TUFILLO | La cucina della casa di Ernano Marcovecchio non è piccola ed è anche ben illuminata, perché dà sul corso che porta dritti al centro di Tufillo. In quella stanza li ho trovati otto degli undici
candidati ad amministrare il loro paese, tutti intenti a piegare il programma elettorale, con cui cercano di convincere 284 loro concittadini ad andare a votare il 5 giugno prossimo. Loro non hanno una o più liste contrapposte, neanche quella dei poliziotti (che le fanno per prendersi le ferie, come è accaduto nella vicina Dogliola).
I candidati di Tufillo sono unici, nel senso che la loro lista è unica e, per questo, a votare ci deve andare la metà più uno degli iscritti in Comune, che sono 557. Di questi, però, abitano in paese solo 332, perché il resto risiede all’estero, anche se ha diritto di voto. Speriamo che qualcuno torni e voti, ma se non tornerà nessuno dall’estero per votare, l’unica lista dovrà puntare solo sui 332 che abitano in paese e di questi potranno fare passo solo 51 persone. Se staranno a casa 52 o più di 52 la votazione è nulla e quindi arriverà il commissario prefettizio.
Appena arrivo per conoscerli ed intervistarli (ma anche studiarli) mi rispondono con decisione e cordialità, però continuano a piegare i programmi con cui andranno nelle case a chiedere a tutti di andare al seggio. Capisco da questo che sono consapevoli che portare a votare quasi il 90% di quelli che stanno in paese non è facile. Marcovecchio, il candidato sindaco, sintetizza così: “E’ difficile, ma non impossibile”. Fatti questi conti veloci, chiedo loro. “Scusate, ma non sarebbe stato più facile fare la lista civetta, con cui avreste evitato il quorum ?” Bastava prendere quattro amici o parenti compiacenti e…”Ce l’avevamo, ce l’avevamo...” risponde la più decisa di tutti, Veronica Galizia. E poi prosegue: “Abbiamo votato in assemblea tra di noi e deciso che era meglio non farlo. Se il paese ci vuole dovrà andare al seggio”. Poi continuo a ragionare e scopro che di assemblee ne hanno fatto più di una e che si sono messi insieme solo “per fare qualcosa per il paese”. Mi spiegano che lo faranno “in modo costruttivo e senza offese, attorno ad Ernano, di cui è stata apprezzata la precedente esperienza amministrativa (Marcovecchio è stato sindaco per due mandati, prima dell’uscente Marco Monaco, nda)” Si comprende che qui gli schemi non sono quelli classici. Del resto fuori dagli schemi è anche questa scelta di puntare (di fatto) al 90% degli elettori. Ma fuori dagli schemi è stata pure la non presentazione delle liste, né da parte dell’ Amministrazione uscente e né da parte dell’Opposizione uscente. Evidentemente l’incarico in Comune, qui su, non è visto come una scelta di prestigio e men che meno di potere, perché altrimenti gli uscenti avrebbero trovato persone per candidarsi. E neanche per gli (unici) candidati è così indispensabile andare al Comune, perché altrimenti avrebbero fatto la lista civetta. A Tufillo, più che altrove, si sono sciolti i partiti tradizionali e il senso dell’appartenenza politica; resta praticamente solo quel nobile “fare qualcosa per il paese”, sintetizzato da Veronica, che poi è la filosofia di tutti.

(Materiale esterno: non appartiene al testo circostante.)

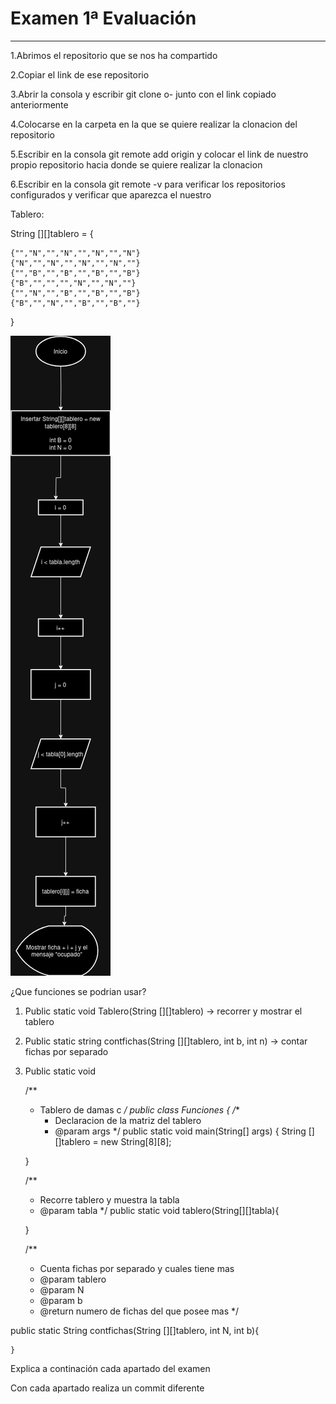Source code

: # Examen 1ª Evaluación

---
1.Abrimos el repositorio que se nos ha compartido


2.Copiar el link de ese repositorio 

3.Abrir la consola y escribir git clone o- junto con el link copiado anteriormente

4.Colocarse en la carpeta en la que se quiere realizar la clonacion del repositorio

5.Escribir en la consola git remote add origin y colocar el link de nuestro propio repositorio hacia donde se quiere realizar la clonacion

6.Escribir  en la consola git remote -v para verificar los repositorios configurados y verificar que aparezca el nuestro

Tablero: 

String [][]tablero = {
    
    {"","N","","N","","N","","N"}
    {"N","","N","","N","","N",""}
    {"","B","","B","","B","","B"}
    {"B","","","","N","","N",""}
    {"","N","","B","","B","","B"}
    {"B","","N","","B","","B",""}
}

![a](/imagenes/EvaluacionCOD.drawio(1).png)


¿Que funciones se podrian usar?
1. Public static void Tablero(String [][]tablero) -> recorrer y mostrar el tablero
2. Public static string contfichas(String [][]tablero, int b, int n) -> contar fichas por separado
3. Public static void 


    /**
    * Tablero de damas c
    */
  public class Funciones {
        /**
        * Declaracion de la matriz del tablero
        * @param args
        */
      public static void main(String[] args) {
      String [][]tablero = new String[8][8];



    }

    /**
     * Recorre tablero y muestra la tabla
     * @param tabla
     */
    public static void tablero(String[][]tabla){

    }

    /**
     * Cuenta fichas por separado y cuales tiene mas
      * @param tablero
     * @param N
     * @param b
     * @return numero de fichas del que posee mas
     */

public static String contfichas(String [][]tablero, int N, int b){

    }






Explica a continación cada apartado del examen

Con cada apartado realiza un commit diferente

Dei presenti conosco bene il candidato sindaco. Conosco i cognomi di tutti, ma non ci avevo mai parlato prima di allora e già avevo pensato che fossero i ragazzi di Bauman, più che di Marcovecchio. Il quale ha solo raccolto l’ aspirazione che resiste “fare qualcosa per il paese”.
Se nessuno si offende, li chiamerò i ragazzi di Bauman i membri di “Scelte partecipate” e spero che il popolo, quello vero, quello che non si è sciolto, ma ama Tufillo come loro, possa consentire loro di “fare qualcosa per il paese”. I commissari, mandati dal Governo, quando vengono nei Comuni, (generalmente due tre mattina a settimana) risanano i bilanci senza guardare in faccia a nessuno. E’ meglio che alle tasse di Tufillo, alle opere (quelle possibili), agli eventi culturali, insomma a quel può che si può fare, ci pensino Marcovecchio ed i suoi ragazzi, anzi i ragazzi di Bauman.